[What to do] When the line containing "Practices and a Proposal for a New" is found in the data below, give it again along with every later line, exactly; drop the pictures.

[Data to examine]
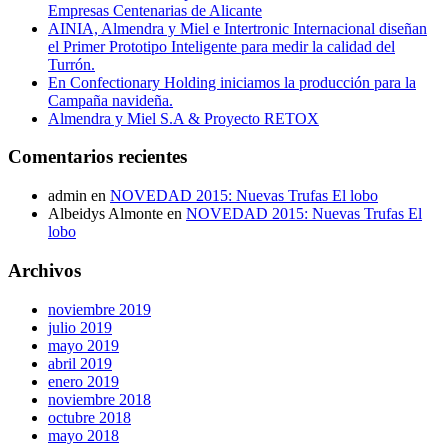
Empresas Centenarias de Alicante
AINIA, Almendra y Miel e Intertronic Internacional diseñan
el Primer Prototipo Inteligente para medir la calidad del
Turrón.
En Confectionary Holding iniciamos la producción para la
Campaña navideña.
Almendra y Miel S.A & Proyecto RETOX
Comentarios recientes
admin en
NOVEDAD 2015: Nuevas Trufas El lobo
Albeidys Almonte en
NOVEDAD 2015: Nuevas Trufas El
lobo
Archivos
noviembre 2019
julio 2019
mayo 2019
abril 2019
enero 2019
noviembre 2018
octubre 2018
mayo 2018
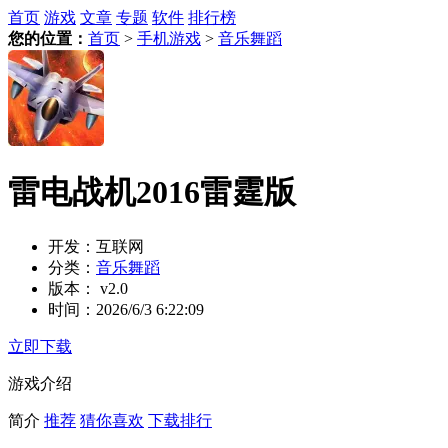
首页
游戏
文章
专题
软件
排行榜
您的位置：
首页
>
手机游戏
>
音乐舞蹈
雷电战机2016雷霆版
开发：
互联网
分类：
音乐舞蹈
版本：
v2.0
时间：
2026/6/3 6:22:09
立即下载
游戏介绍
简介
推荐
猜你喜欢
下载排行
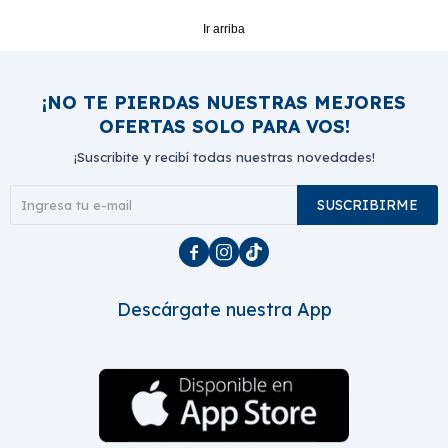
Ir arriba
¡NO TE PIERDAS NUESTRAS MEJORES
OFERTAS SOLO PARA VOS!
¡Suscribite y recibí todas nuestras novedades!
SUSCRIBIRME



Descárgate nuestra App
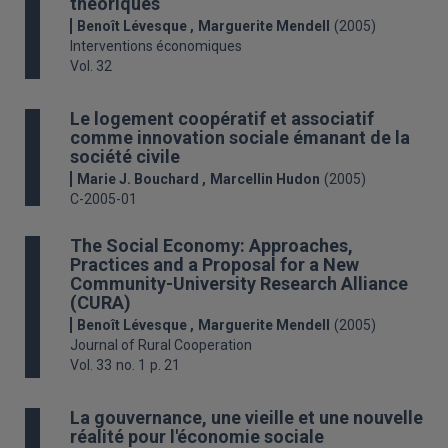
théoriques
Benoît Lévesque
Marguerite Mendell
(2005)
Interventions économiques
Vol. 32
Le logement coopératif et associatif
comme innovation sociale émanant de la
société civile
Marie J. Bouchard
Marcellin Hudon
(2005)
C-2005-01
The Social Economy: Approaches,
Practices and a Proposal for a New
Community-University Research Alliance
(CURA)
Benoît Lévesque
Marguerite Mendell
(2005)
Journal of Rural Cooperation
Vol. 33
no. 1
p. 21
La gouvernance, une vieille et une nouvelle
réalité pour l'économie sociale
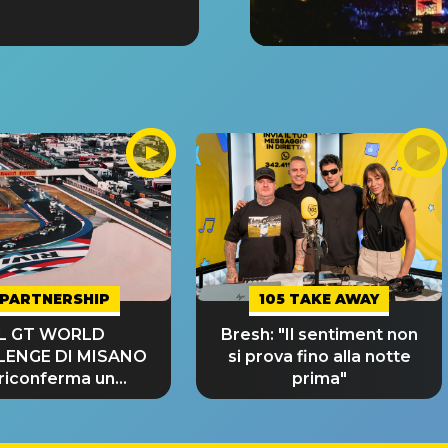
PARTNERSHIP
105 TAKE AWAY
IL GT WORLD
Bresh: "Il sentiment non
LENGE DI MISANO
si prova fino alla notte
 riconferma un
prima"
NDE SUCCESSO!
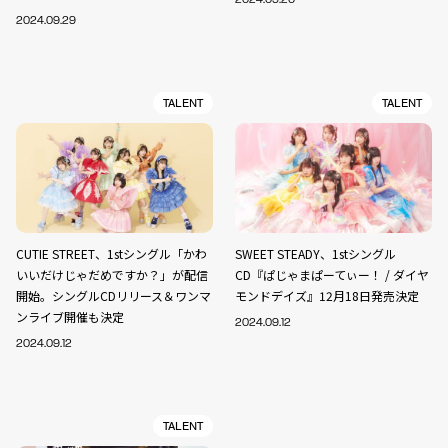
2024.09.29
TALENT
TALENT
CUTIE STREET、1stシングル「かわ
SWEET STEADY、1stシングル
いいだけじゃだめですか？」が配信
CD『ぱじゃまぱーてぃー！ / ダイヤ
開始。シングルCDリリース＆ワンマ
モンドデイズ』12月18日発売決定
ンライブ開催も決定
2024.09.12
2024.09.12
TALENT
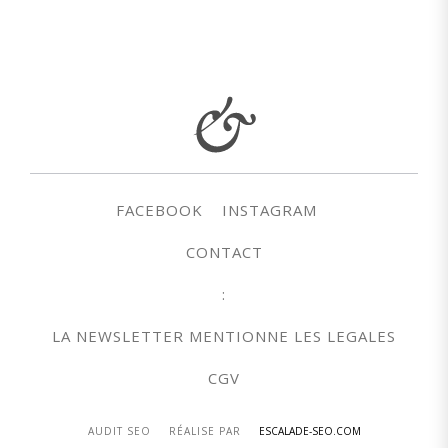
FACEBOOK
INSTAGRAM
CONTACT
:
LA NEWSLETTER MENTIONNE LES LEGALES
CGV
AUDIT SEO
RÉALISE PAR
ESCALADE-SEO.COM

[Final answer]
Practices and a Proposal for a New
Community-University Research Alliance
(CURA)
Benoît Lévesque
Marguerite Mendell
(2005)
Journal of Rural Cooperation
Vol. 33
no. 1
p. 21
La gouvernance, une vieille et une nouvelle
réalité pour l'économie sociale
PARTNERSHIP
105 TAKE AWAY
IL GT WORLD
Bresh: "Il sentiment non
LENGE DI MISANO
si prova fino alla notte
 riconferma un
prima"
NDE SUCCESSO!
2024.09.29
TALENT
TALENT
CUTIE STREET、1stシングル「かわ
SWEET STEADY、1stシングル
いいだけじゃだめですか？」が配信
CD『ぱじゃまぱーてぃー！ / ダイヤ
開始。シングルCDリリース＆ワンマ
モンドデイズ』12月18日発売決定
ンライブ開催も決定
2024.09.12
2024.09.12
TALENT
FACEBOOK
INSTAGRAM
CONTACT
:
LA NEWSLETTER MENTIONNE LES LEGALES
CGV
AUDIT SEO
RÉALISE PAR
ESCALADE-SEO.COM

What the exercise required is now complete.